# What's a Master Scroller?



## DCBluesman (Apr 7, 2009)

Jeff "workinforwood" Powell is a Master Scroller.  This pen, from his blank, is proof positive!












Thanks for looking and particularly to those who leave a comment!


----------



## mick (Apr 7, 2009)

Lou, that's one fantastic looking pen! As always you've created a work of art. Jeff's work on the blank is awe inspiring!


----------



## TBone (Apr 7, 2009)

That is an amazing blank that was turned into a beautiful pen.  Masterful work indeed.


----------



## ed4copies (Apr 7, 2009)

It is BEAUTIFUL work by both you and Jeff.

Brings to mind a title of "Falling Leaves", but that would encourage the purchaser to DROP it, which might not work out well.

So, maybe "Leave it (on my desk)!!!" might work.


----------



## bitshird (Apr 7, 2009)

That's a pretty fine looking blank, I concur on his title.


----------



## OKLAHOMAN (Apr 7, 2009)

When two masters come together masterful things happen.


----------



## rdunn12 (Apr 7, 2009)

Awesome work.Jeff did a great job on the blank and Lou,you did a great job turning it!Beautiful pen.


----------



## johncrane (Apr 7, 2009)

Two of the Best! here for my thinking.:wink::biggrin:


----------



## Dalecamino (Apr 7, 2009)

*No argument ! *


----------



## sah6139 (Apr 7, 2009)

What can I say but NICE

steve


----------



## ldb2000 (Apr 7, 2009)

════════════════════

_Task goal_:
According to the forum thread, who made the blank that the pen was turned from? The entries after this point are separate material, unrelated to the forum thread.

════════════════════

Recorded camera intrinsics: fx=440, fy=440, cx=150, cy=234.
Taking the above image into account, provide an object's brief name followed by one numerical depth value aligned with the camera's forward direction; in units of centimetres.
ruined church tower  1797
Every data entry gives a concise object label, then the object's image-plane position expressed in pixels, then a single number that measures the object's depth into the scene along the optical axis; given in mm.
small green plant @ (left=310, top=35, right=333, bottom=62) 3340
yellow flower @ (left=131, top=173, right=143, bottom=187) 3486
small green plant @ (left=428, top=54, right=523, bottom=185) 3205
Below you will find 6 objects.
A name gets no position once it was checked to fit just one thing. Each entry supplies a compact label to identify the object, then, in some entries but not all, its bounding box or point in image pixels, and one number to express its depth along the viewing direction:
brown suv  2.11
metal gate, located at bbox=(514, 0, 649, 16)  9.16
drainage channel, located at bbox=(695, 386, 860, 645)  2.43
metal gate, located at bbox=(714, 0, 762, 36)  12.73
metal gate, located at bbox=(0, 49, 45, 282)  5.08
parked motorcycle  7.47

════════════════════

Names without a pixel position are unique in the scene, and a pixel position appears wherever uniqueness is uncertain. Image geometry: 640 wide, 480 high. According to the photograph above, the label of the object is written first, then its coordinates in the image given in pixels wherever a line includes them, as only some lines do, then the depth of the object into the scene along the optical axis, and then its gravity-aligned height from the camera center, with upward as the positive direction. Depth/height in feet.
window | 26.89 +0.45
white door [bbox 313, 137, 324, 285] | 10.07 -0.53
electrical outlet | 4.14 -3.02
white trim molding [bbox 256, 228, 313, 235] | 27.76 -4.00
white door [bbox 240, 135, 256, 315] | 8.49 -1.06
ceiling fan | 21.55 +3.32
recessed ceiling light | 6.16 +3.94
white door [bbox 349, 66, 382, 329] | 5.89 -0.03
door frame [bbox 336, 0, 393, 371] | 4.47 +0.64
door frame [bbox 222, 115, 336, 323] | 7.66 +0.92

════════════════════

_Task response_:
Jeff "workinforwood" Powell